What this task involves —
Copy each line of the entries that contains the word "pixels".

____ Given data

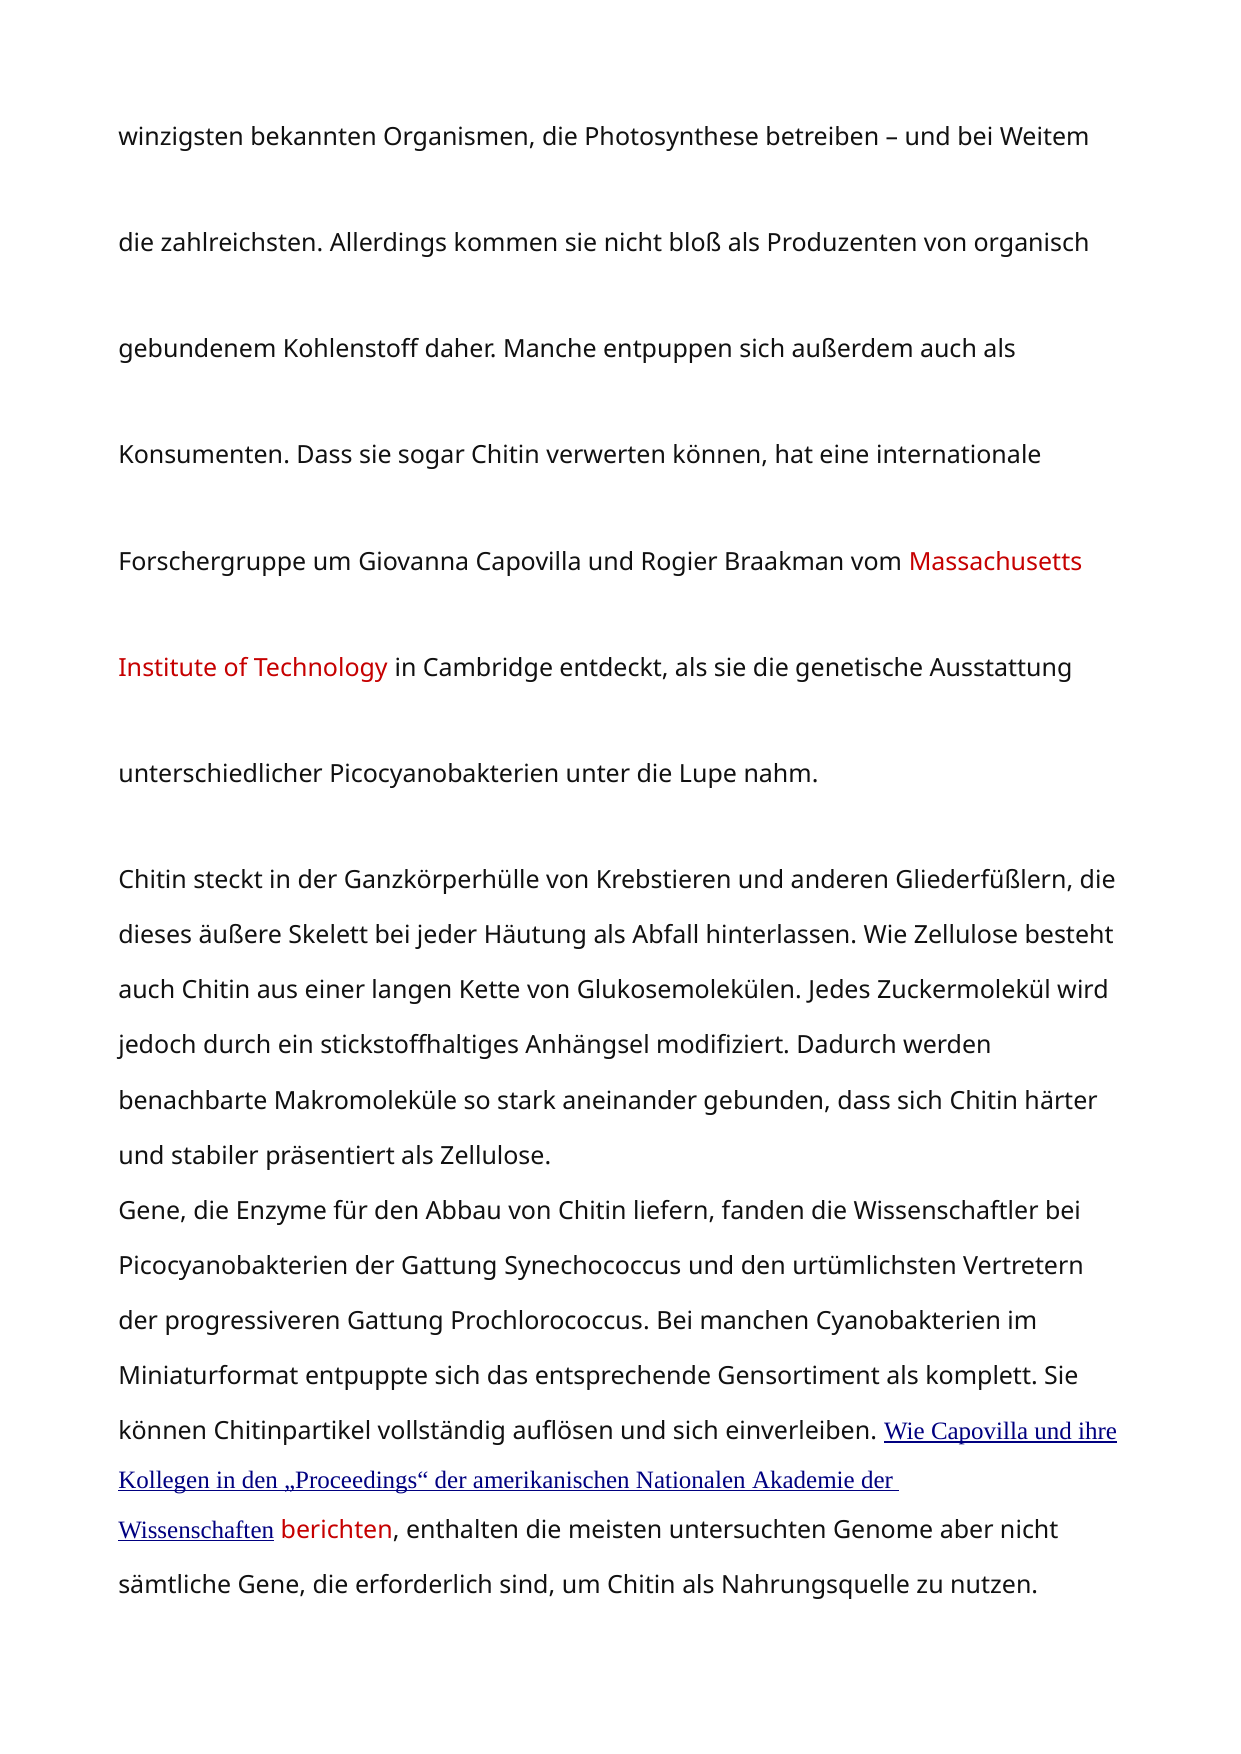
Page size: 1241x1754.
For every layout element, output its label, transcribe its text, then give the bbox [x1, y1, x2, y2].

text winzigsten bekannten Organismen, die Photosynthese betreiben – und bei Weitem die zahlreichsten. Allerdings kommen sie nicht bloß als Produzenten von organisch gebundenem Kohlenstoff daher. Manche entpuppen sich außerdem auch als Konsumenten. Dass sie sogar Chitin verwerten können, hat eine internationale Forschergruppe um ­Giovanna Capovilla und Rogier Braakman vom Massachusetts Institute of Technology in Cambridge entdeckt, als sie die genetische Ausstattung unter­schied­licher Picocyanobakterien unter die Lupe nahm. [118, 118, 1122, 790]
text Chitin steckt in der Ganzkörperhülle von Krebstieren und anderen Gliederfüßlern, die dieses äußere Skelett bei jeder Häutung als Abfall hinterlassen. Wie Zellulose besteht auch Chitin aus einer langen Kette von Glukosemolekülen. Jedes Zuckermolekül wird jedoch durch ein stickstoffhaltiges Anhängsel modifiziert. Dadurch werden benachbarte Makromoleküle so stark aneinander gebunden, dass sich Chitin härter und stabiler präsentiert als Zellulose. [118, 862, 1122, 1171]
text Gene, die Enzyme für den Abbau von Chitin liefern, fanden die Wissenschaftler bei Picocyanobakterien der Gattung Synechococcus und den urtümlichsten Vertretern der progressiveren Gattung Prochlorococcus. Bei manchen Cyanobakterien im Miniaturformat entpuppte sich das entsprechende Gensortiment als komplett. Sie können Chitinpartikel vollständig auflösen und sich einverleiben. Wie Capovilla und ihre Kollegen in den „Proceedings“ der amerikanischen Nationalen Akademie der Wissenschaften berichten, enthalten die meisten untersuchten Genome aber nicht sämtliche Gene, die erforderlich sind, um Chitin als Nahrungsquelle zu nutzen. [118, 1192, 1122, 1601]
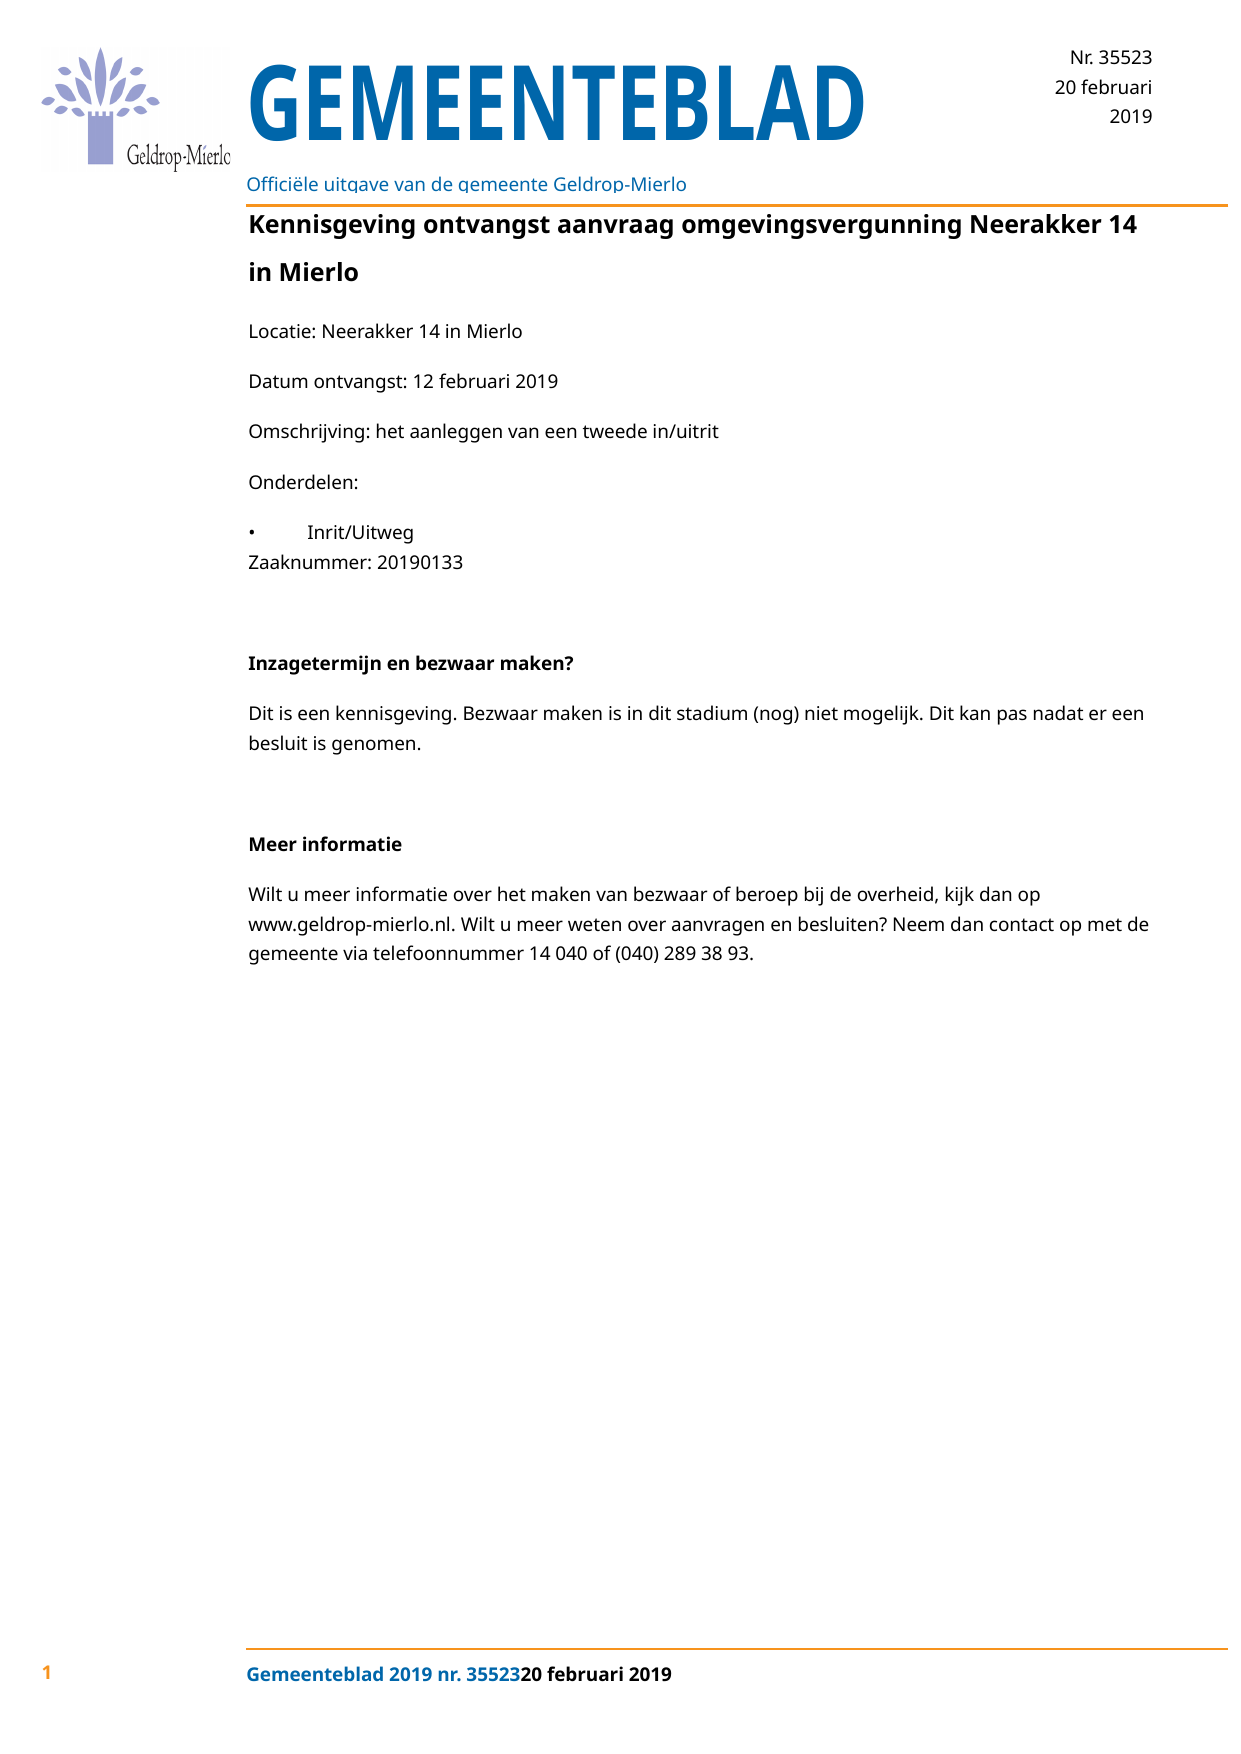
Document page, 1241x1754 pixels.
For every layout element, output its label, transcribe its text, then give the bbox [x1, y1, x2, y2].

picture [41, 47, 231, 172]
list Inrit/Uitweg [248, 519, 1152, 545]
text Locatie: Neerakker 14 in Mierlo [248, 318, 1152, 344]
text Omschrijving: het aanleggen van een tweede in/uitrit [248, 419, 1152, 444]
text Inzagetermijn en bezwaar maken? [248, 650, 1152, 676]
text Dit is een kennisgeving. Bezwaar maken is in dit stadium (nog) niet mogelijk. Dit kan pas nadat er een besluit is genomen. [248, 700, 1152, 756]
text Kennisgeving ontvangst aanvraag omgevingsvergunning Neerakker 14 in Mierlo [248, 207, 1152, 288]
text Onderdelen: [248, 469, 1152, 495]
text Meer informatie [248, 831, 1152, 857]
text Wilt u meer informatie over het maken van bezwaar of beroep bij de overheid, kijk dan op www.geldrop-mierlo.nl. Wilt u meer weten over aanvragen en besluiten? Neem dan contact op met de gemeente via telefoonnummer 14 040 of (040) 289 38 93. [248, 881, 1152, 966]
text Zaaknummer: 20190133 [248, 549, 1152, 575]
text Datum ontvangst: 12 februari 2019 [248, 368, 1152, 394]
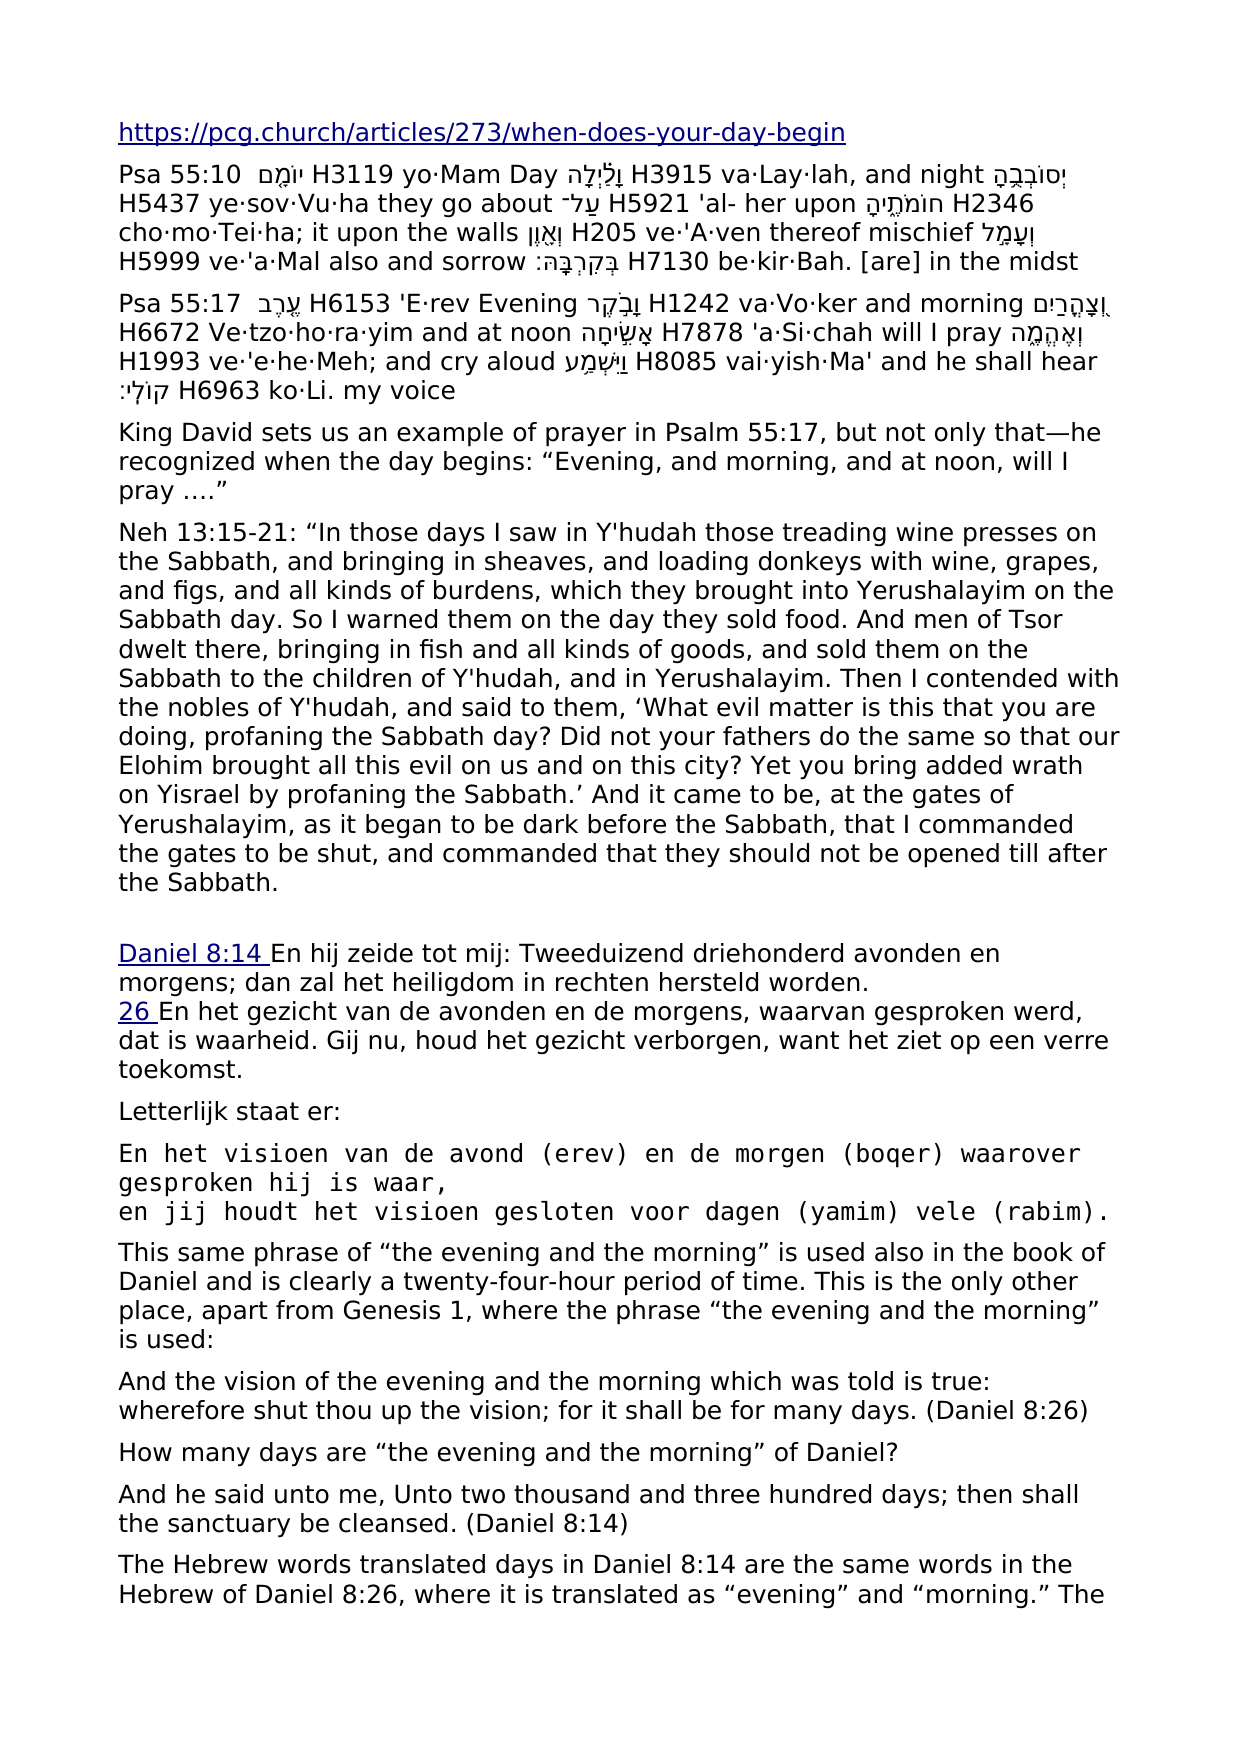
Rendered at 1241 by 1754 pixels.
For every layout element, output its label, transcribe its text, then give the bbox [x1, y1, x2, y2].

________

Written response —
Document page, 1241x1754 pixels.
Rendered at 1241 by 1754 pixels.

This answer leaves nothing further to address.